Compagnie Furinkaï

Les paradoxes de Satchie Noro/FurinkaÏ
 
Au départ (plan large)
 
Un son : Furinkaï, le bruit du vent.
Un bruit partagé par le vivant, sans paroles, forcément polyglotte.
Le bruit du souffle – bruit de l’esprit ?
 
Une image : un tatami dans un dojo à Paris. Un tatami grand comme le monde qu’on porte au dedans. Grand comme la Terre.
 
Une autre image : la Terre, gigantesque ou minuscule, selon qu’on se l’approprie ou pas, comme le tatami.
 
En toile de fond défile un Japon double :
- celui d’une moitié des origines, celui du père chargé par le fondateur de l’aïkido d’introduire cet art martial en Europe ;
- celui incarné par le père dans le dojo ailleurs, celui qu’il transporte avec lui. L’immatériel de la mémoire, de la tradition, des ancêtres, des absents.
 
 
Une histoire en trois figures
 
Le lien avec l’histoire familiale et la culture nippone se tisse au travers du langage corporel de l’aïkido et d’un lieu de pratique physique, le dojo. Le corps apprend un langage au-delà des mots, dans le bruit du vent.
 
Tournant autour de la figure des arts martiaux – centrée, immobile, ici et maintenant –, se superposent la figure de la ballerine – la pirouette, le creusement et l’expansion de l’espace par les pointes – et la figure aérienne du cirque – la ballerine sortie de son cadre se suspend à l’apesanteur, se coulant imperceptiblement dans les interstices secrets de l’espace. L’arabesque s’envole en passant par la case trapèze.
 
 
Des moteurs
 
Il y a le lien avec les racines fortes et foisonnantes qui résistent à l’exil, des racines transportables. Mobiles, motrices par conséquent ?
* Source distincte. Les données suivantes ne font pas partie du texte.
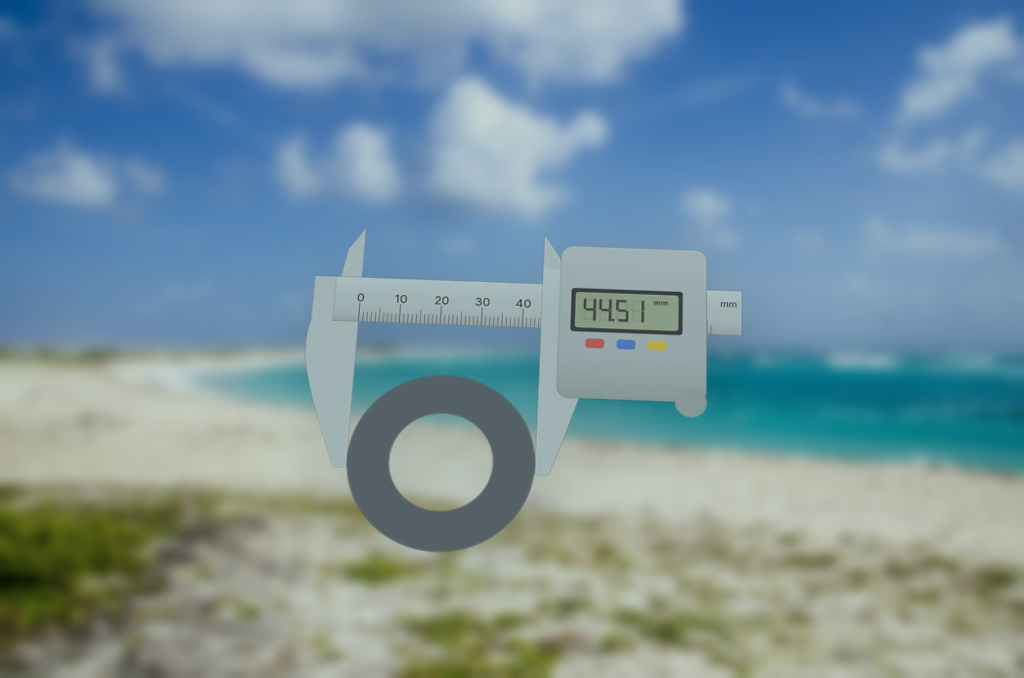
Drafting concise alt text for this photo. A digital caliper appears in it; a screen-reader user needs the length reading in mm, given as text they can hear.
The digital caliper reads 44.51 mm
Il y a le besoin de respirer, de s’échapper des boîtes, de travailler autrement dans un temps propre, dans le vent, la pluie, le soleil, le noir ou le froid.
Il y a l’ambition du portatif pour créer une forme de représentation et d’implantation simple et légère, un dispositif nécessitant peu de moyens techniques, de lumière, de décor. Une pièce (travail ou espace) avec laquelle voyager, à installer presque seule, à faire vivre même dans un champ.
 
 
Des trajectoires
 
Les trois figures de l’histoire se trament en un espace-temps intermédiaire. Et les lieux se déplacent, au-delà du voyage. Entre le dedans et le dehors, hors de la boîte, hors du tatami, dans le triple langage et la triple image de la force immobile, de la pirouette et de l’aérien, le voyage se joue aussi dans le temps – porteur, transporteur du dedans/dehors.
Le conteneur concrétise le rêve du lieu qui se déplace, du voyage qui transporte son propre espace, zone mouvante entre les cultures et entre les formes. Un lieu de temps et d’espace en suspension dans le temps et l’espace.
Autre trajectoire, l’origami transfigure le dedans/dehors en offrant au déplacement des voies multipliées. Le conteneur est l’espace, l’origami le mouvement.
 
De voyage en voyage, rayonnant vers le Japon ou vers le Chili, Satchie Noro revisite et relie certains points du globe. Comme un voyage suspendu à l’échelle de la planète.
 
 
 
RENCONTRES ET COLLABORATIONS
 
La confiance dans le parcours solitaire et l’esprit d’ouverture provoque “les rencontres qui la dépassent, la débordent.” Des collaborations se succèdent, chacun dans sa forme, apporte son histoire et sa culture, participe à une écriture croisée, nourrie dans l’autonomie. Et Furinkaï, le bruit du vent, porte le fruit de la rencontre.
De même Satchie Noro participe à des aventures lancées par d’autres, enrichissant ainsi une expérience bâtie pas à pas sur le cheminement et le passage.
De plus, elle assume aujourd’hui le partage de la direction dans une école de cirque, pour la transmission et le rayonnement, pour la diversité et les passerelles.
 
 
POUR FINIR, Une image ENCORE
 
Dans l’architecture traditionnelle japonaise, entre le dedans et le dehors, il y a l’engawa, une bande de sol suspendue, généralement en bois, un espace intermédiaire, ouvert sur le jardin, longeant la maison.
N’est-ce pas dans cet espace intermédiaire, intériorisé, que Furinkaï travaille à atténuer les extrêmes, à écarter les œillères d’une vision binaire ? De même, que l’archer n’a pas besoin d’atteindre la cible, de même que le conteneur se plie en origami, rien n’oblige la maison à être aussi carrée ; elle gagne en vibration et en vie à être doublée, paisiblement cernée par l’engawa et tout ce qui s’y passe. Et les paradoxes n’en sont plus.